Here are some simple/organic church principles:
  • Church is relational: People frequently refer to church as either a building or an event, as in, "I'm going to church." One of the main pictures of church in the New Testament is that of family. You don't go to family--it's something you are. Obviously, healthy families get together frequently, but that isn't what defines them. In the same way, church isn't defined by meetings but by relationship together with Jesus at the center. "Where two or three are gathered in my name there am I in the midst (Matthew 18:20)."
  • Jesus is King of His Kingdom and Head of His church: The core skill within simple/organic church is that of listening to God and responding to what He says. (The Word is our yardstick here.) Christians often live as though Jesus is a constitutional monarch--head in name only. God delights to communicate with us, and our response is obedience. As we listen to Him, both individually and corporately, community and mission will result.
  • Church is missional: For centuries, church has been attractional ("Come to my church!" "Come and hear our special speaker!") But God has always intended for church to be missional--we go to the world with the Good News of the Kingdom. We can reach into every crack and crevice of society this way. Jesus told us to make disciples (Matthew 28:18-20), and He would build his church (Matthew 16:18).
  • Ordinary people can make disciples and gather them together: Jesus was content to entrust the expansion of His Kingdom to ordinary, untrained people (Acts 4:13). People with no formal Bible school or seminary training are able to gather a few people over a meal to share life together, to delve into the Word of God, to pray for one another (Acts 2:42) and to seek to make disciples of those they come in contact with.
  • Luke 10 provides principles for reaching out. In many nations, rapidly multiplying, intentionally small churches led by "lay people" are having a major impact (church planting movements). They use Luke 10:1-9 as their pattern for crossing cultures and making an impact for the Kingdom. Finding a person of peace and starting church in their home rather than inviting that person to join our church, enables us to influence a new circle of people with the Gospel.
  • Simple is reproducible: Multiplication is more effective than addition but things need to be simple--simple is reproducible, complex is not.
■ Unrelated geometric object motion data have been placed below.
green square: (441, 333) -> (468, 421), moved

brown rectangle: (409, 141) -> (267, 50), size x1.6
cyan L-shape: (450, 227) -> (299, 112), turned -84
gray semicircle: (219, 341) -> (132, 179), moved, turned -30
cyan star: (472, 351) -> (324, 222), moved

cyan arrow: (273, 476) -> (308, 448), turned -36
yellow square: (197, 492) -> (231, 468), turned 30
We can start a church by working with not-yet-believers, making disciples from the harvest. If these groups are to multiply, they need to be based on simple patterns.
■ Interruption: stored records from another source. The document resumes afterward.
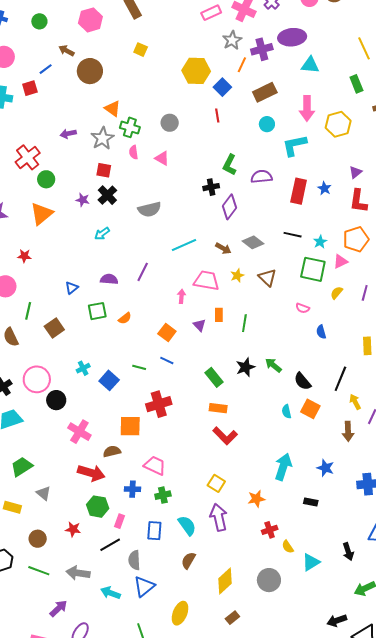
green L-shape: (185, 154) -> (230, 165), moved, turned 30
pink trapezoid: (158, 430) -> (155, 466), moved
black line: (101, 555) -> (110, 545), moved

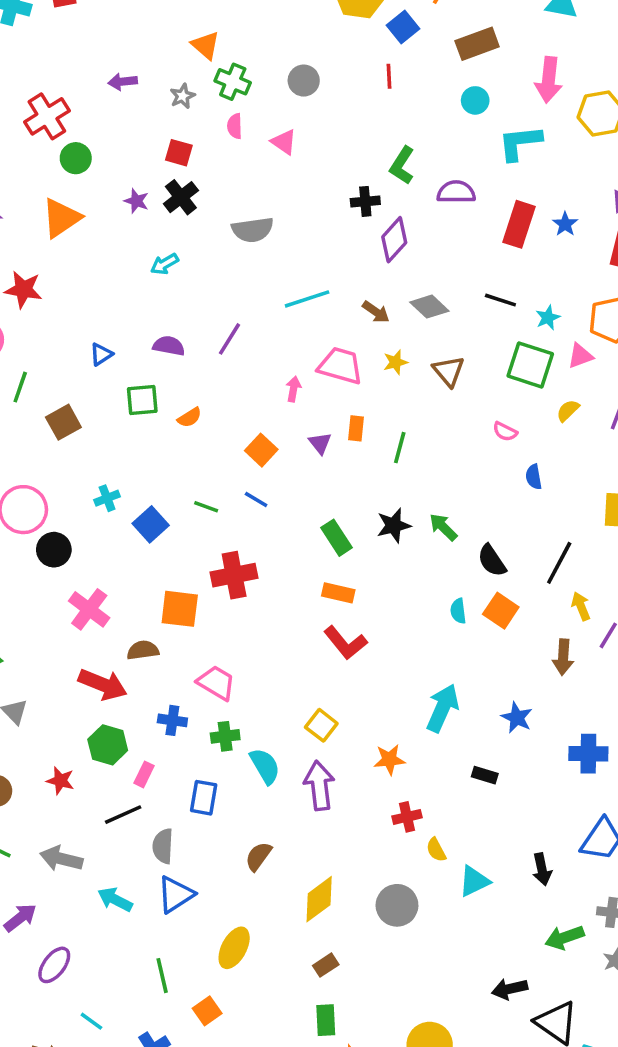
gray star: (103, 138) -> (182, 96), size x0.6
red star: (24, 256) -> (23, 290), size x1.5
cyan semicircle: (187, 525) -> (265, 766), moved

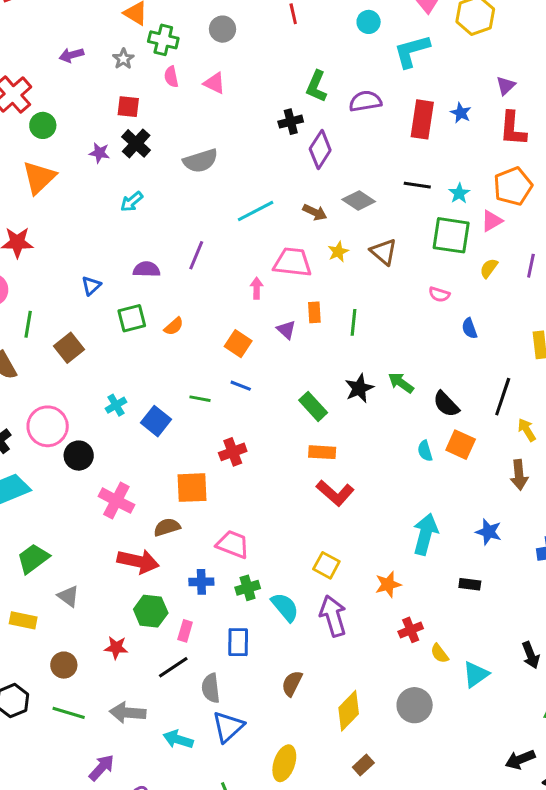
red cross: (234, 575) -> (233, 452), size x0.7

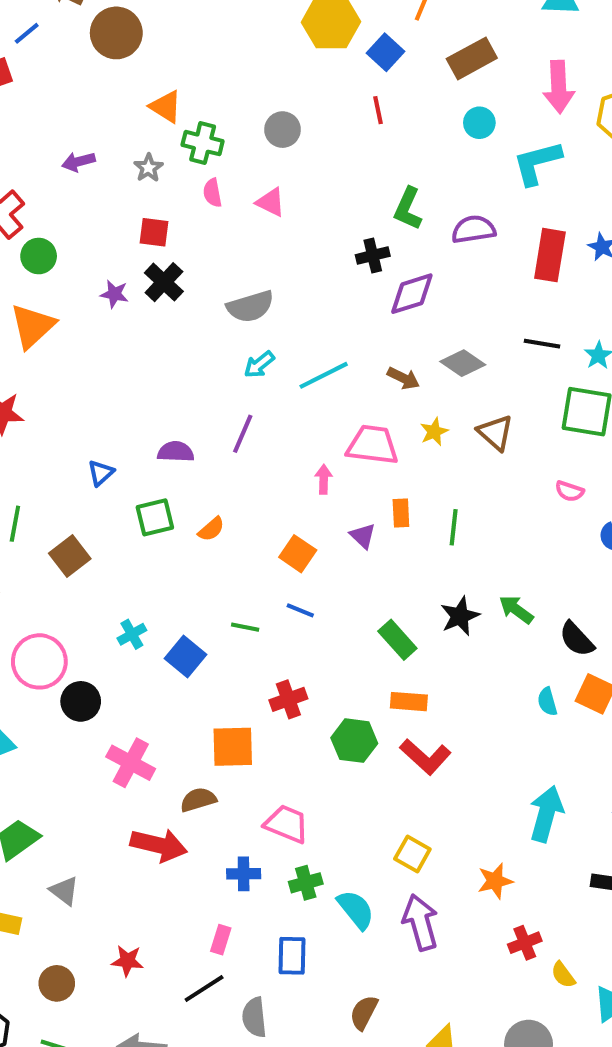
purple diamond: (320, 150) -> (412, 294), turned 39
cyan arrow: (132, 202) -> (259, 365), moved
green hexagon: (151, 611) -> (354, 741), moved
  • Church is participatory: First Corinthians 14:26 states that when we come together, each person has a contribution to make. All of us are important to the functioning of a healthy body. If every member is to take part, we need to model simplicity, whether in our prayers, our pattern of teaching (participatory Bible study is a very effective way of learning and applying truth) or our meals.
  • Kingdom is a 24/7 lifestyle: God has written his laws on our hearts (Hebrews 8:10), so living in the Kingdom means living from the Life within rather than according to a rulebook. There is no sacred/secular divide. All of us are meant to be full time in the Kingdom; it is often easier to be effective in reaching out from a secular position.
  • Christ modeled servant leadership. Jesus said that we are not to use the world's hierarchical models of leadership that lord over others, but we're to live as servants (Matthew 20:25-28). The CEO model of church leadership is not biblical; church is not a business. The function of Ephesians 4 leadership is to equip others to do the work of ministry.
God is working across His whole body. My prayer is that God will increasingly lead all of us, both legacy and simple/organic churches, to work together for the sake of the Kingdom.